• [Things to do]
A) Update the camera records below by replacing "image" with "photo" in every one of them, keeping everything else unchanged. Leave the pictures out of your answer.
B) Carry on the short text about the spelling "olde" from where it stops.

• [Provided text]
![The place through which he made his way at leisure was one of those receptacles for old and curious things which seem to crouch in odd corners of this town and to hide their musty treasures from the public eye in jealousy and distrust. There were suits of mail standing like ghosts in armour here and there, fantastic carvings brought from monkish cloisters, rusty weapons of various kinds, distorted figures in china and wood and iron and ivory: tapestry and strange furniture that might have been designed in dreams.](https://lettersfortitles.com/wp-content/uploads/2022/05/th-is-for-ye-letters-for-titles-vern-tonkin-MOHAI-postcard-collection-1971.5141.9-ye-olde-curiosity-shop-1915-letters-for-titles-vern-tonkin-.jpg)
Ye old. Ye olde. Ye Olde Curiosity Shop. Olde is an affected way to make the word old look old. Olde looks old but it’s really not.

• [Source data]
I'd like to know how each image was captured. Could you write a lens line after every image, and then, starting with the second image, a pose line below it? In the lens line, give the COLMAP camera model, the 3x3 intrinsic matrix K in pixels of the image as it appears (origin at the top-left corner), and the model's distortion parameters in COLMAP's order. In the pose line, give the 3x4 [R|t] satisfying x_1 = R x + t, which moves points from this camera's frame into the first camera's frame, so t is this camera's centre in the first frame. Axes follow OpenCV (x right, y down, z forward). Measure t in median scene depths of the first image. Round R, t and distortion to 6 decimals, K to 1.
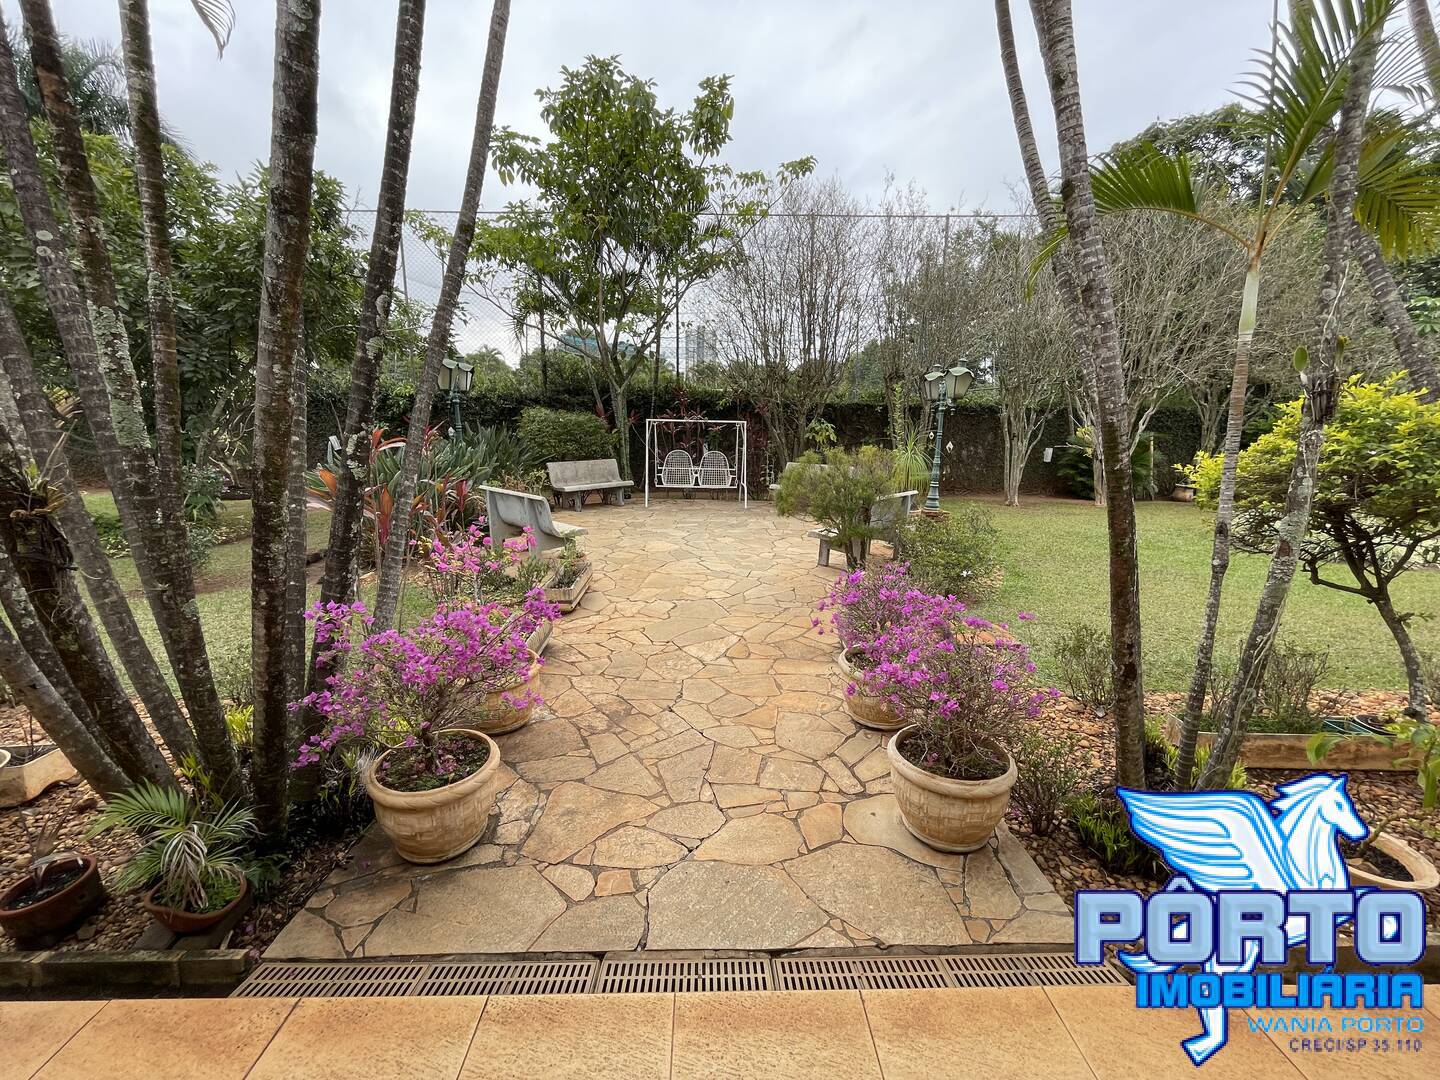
lens RADIAL K [[580.6, 0, 715.4], [0, 580.6, 540.9], [0, 0, 1]] dist [-0.006193, 0.000059]
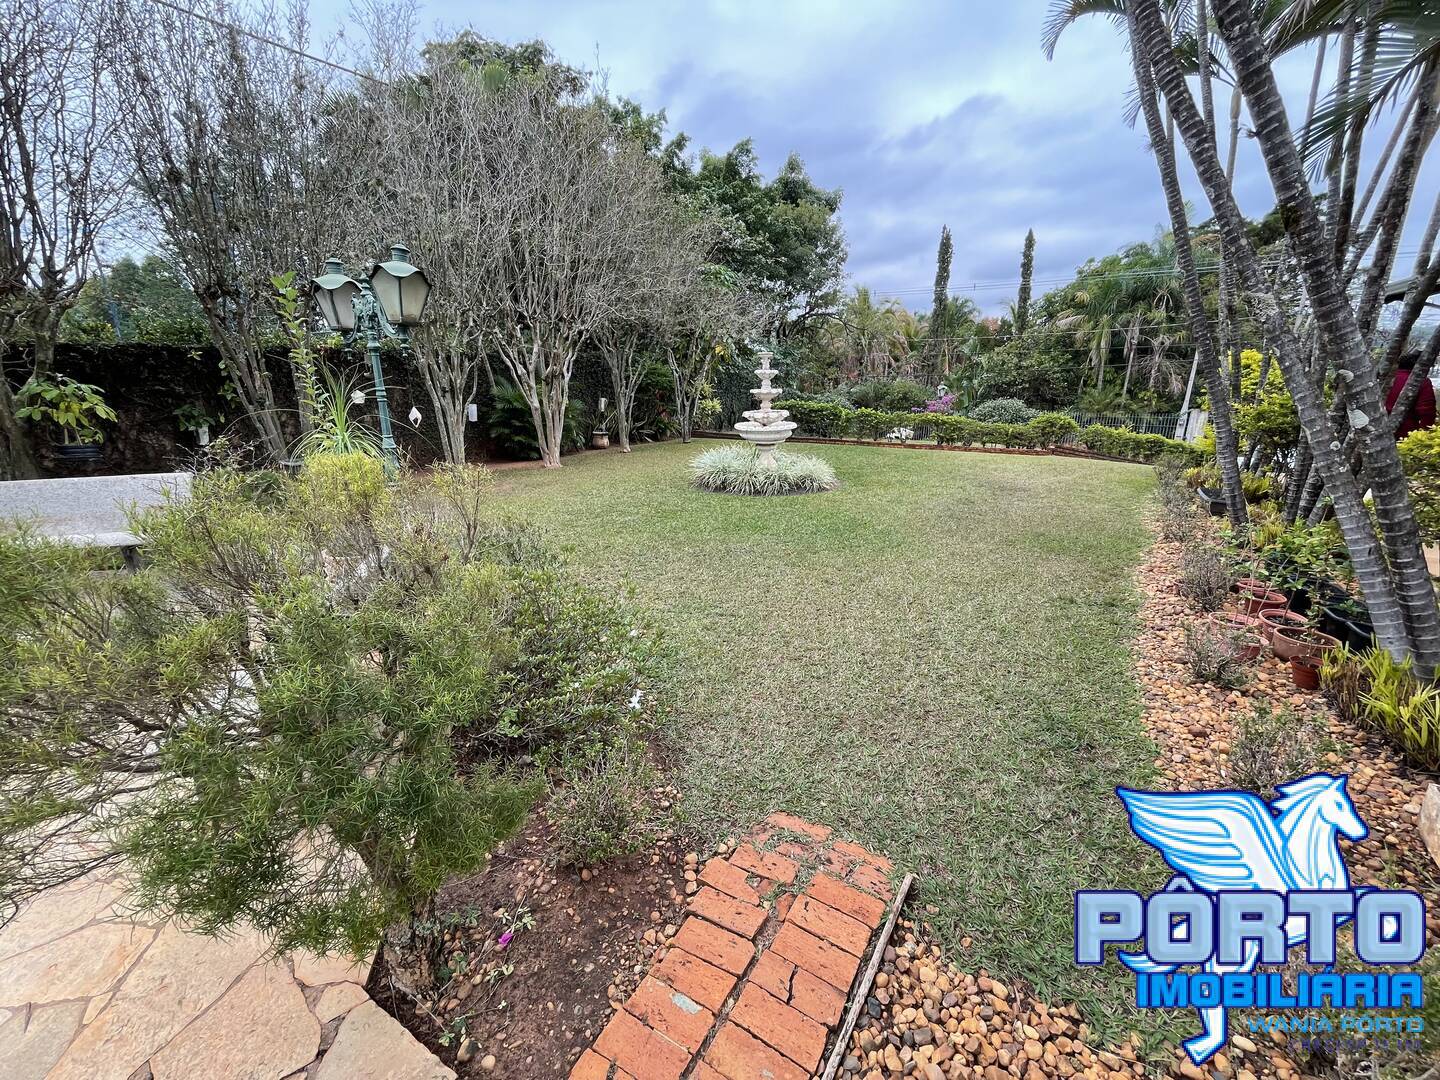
lens RADIAL K [[580.6, 0, 715.4], [0, 580.6, 540.9], [0, 0, 1]] dist [-0.006193, 0.000059]
pose [[0.535389, -0.254185, 0.805449, 0.063116], [0.192398, 0.965271, 0.176734, -0.064056], [-0.822400, 0.060346, 0.565700, 0.327352]]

• [Exercise answers]
A)
I'd like to know how each photo was captured. Could you write a lens line after every photo, and then, starting with the second photo, a pose line below it? In the lens line, give the COLMAP camera model, the 3x3 intrinsic matrix K in pixels of the photo as it appears (origin at the top-left corner), and the model's distortion parameters in COLMAP's order. In the pose line, give the 3x4 [R|t] satisfying x_1 = R x + t, which moves points from this camera's frame into the first camera's frame, so t is this camera's centre in the first frame. Axes follow OpenCV (x right, y down, z forward). Measure t in median scene depths of the first photo. Round R, t and distortion to 6 decimals, K to 1.
lens RADIAL K [[580.6, 0, 715.4], [0, 580.6, 540.9], [0, 0, 1]] dist [-0.006193, 0.000059]
lens RADIAL K [[580.6, 0, 715.4], [0, 580.6, 540.9], [0, 0, 1]] dist [-0.006193, 0.000059]
pose [[0.535389, -0.254185, 0.805449, 0.063116], [0.192398, 0.965271, 0.176734, -0.064056], [-0.822400, 0.060346, 0.565700, 0.327352]]

B)
Why add the E to the end of old? An E on the end of an Old English word makes it subjunctive: it might be old, maybe it’s old. Or it makes the word a plural adjective. Multiples of old. Olds. Old squared.
Ye Olds Curiosity Shop. In Old English “ye” which looked like “ðe” (there was no Y in Old English) used to be strictly nominative plural. Y’all with me? Then it morphed to personal pronoun: second person dative singular. To you. I say this to you, Olds Curiosity shop. Old2 Curiosity Shop, this is for you.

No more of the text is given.